Dated: November 6, 2015

/s/ Jonathan W. Kim

Jonathan W. Kim

Chief Financial Officer

(Principal Financial and Accounting Officer)

EX-32.1

Exhibit 32.1

CERTIFICATION OF CHIEF EXECUTIVE OFFICER

PURSUANT TO

18 U.S.C. SECTION 1350,

AS ADOPTED PURSUANT TO

SECTION 906 OF THE SARBANES-OXLEY ACT OF 2002

Pursuant to 18 U.S.C. § 1350, as adopted pursuant to Section 906 of the Sarbanes-Oxley Act of 2002, the undersigned officer of MagnaChip Semiconductor Corporation (the “Company”) hereby certifies, to such officer’s knowledge, that:

(i) the Quarterly Report on Form 10-Q of the Company for the quarterly period ended September 30, 2015 as filed with the Securities and Exchange Commission on the date hereof (the “Report”) fully complies with the requirements of Section 13(a) or Section 15(d), as applicable, of the Securities Exchange Act of 1934, as amended; and

(ii) the information contained in the Report fairly presents, in all material respects, the financial condition and results of operations of the Company as of the dates and for the periods expressed in the Report.

 

Dated: November 6, 2015      

/s/ Young-Joon Kim

     

Young-Joon Kim

Chief Executive Officer

(Principal Executive Officer)

The foregoing certification is being furnished solely pursuant to 18 U.S.C § 1350 and shall not be deemed filed by the Company for purposes of Section 18 of the Securities Exchange Act of 1934, as amended, or incorporated by reference in any registration statement of the Company filed under the Securities Act of 1933, as amended.

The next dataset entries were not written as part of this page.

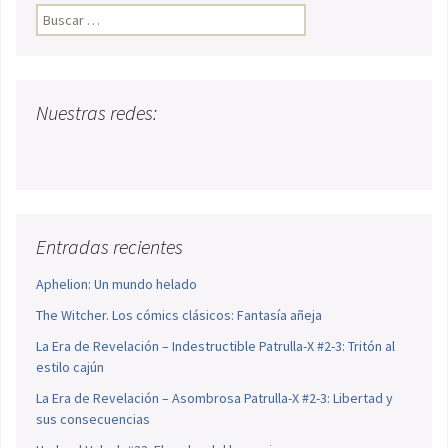
Buscar:
Nuestras redes:
Entradas recientes
Aphelion: Un mundo helado
The Witcher. Los cómics clásicos: Fantasía añeja
La Era de Revelación – Indestructible Patrulla-X #2-3: Tritón al
estilo cajún
La Era de Revelación – Asombrosa Patrulla-X #2-3: Libertad y
sus consecuencias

A signed original of this written statement required by Section 906 has been provided to the Company and will be retained by the Company and furnished to the Securities and Exchange Commission or its staff upon request.

EX-32.2

Exhibit 32.2

CERTIFICATION OF CHIEF FINANCIAL OFFICER

PURSUANT TO

18 U.S.C. SECTION 1350,

AS ADOPTED PURSUANT TO

SECTION 906 OF THE SARBANES-OXLEY ACT OF 2002

Pursuant to 18 U.S.C. § 1350, as adopted pursuant to Section 906 of the Sarbanes-Oxley Act of 2002, the undersigned officer of MagnaChip Semiconductor Corporation (the “Company”) hereby certifies, to such officer’s knowledge, that:

(i) the Quarterly Report on Form 10-Q of the Company for the quarterly period ended September 30, 2015 as filed with the Securities and Exchange Commission on the date hereof (the “Report”) fully complies with the requirements of Section 13(a) or Section 15(d), as applicable, of the Securities Exchange Act of 1934, as amended; and

(ii) the information contained in the Report fairly presents, in all material respects, the financial condition and results of operations of the Company as of the dates and for the periods expressed in the Report.

 

Dated: November 6, 2015      

/s/ Jonathan W. Kim

     

Jonathan W. Kim

Chief Financial Officer

(Principal Financial and Accounting Officer)

The foregoing certification is being furnished solely pursuant to 18 U.S.C § 1350 and shall not be deemed filed by the Company for purposes of Section 18 of the Securities Exchange Act of 1934, as amended, or incorporated by reference in any registration statement of the Company filed under the Securities Act of 1933, as amended.

A signed original of this written statement required by Section 906 has been provided to the Company and will be retained by the Company and furnished to the Securities and Exchange Commission or its staff upon request.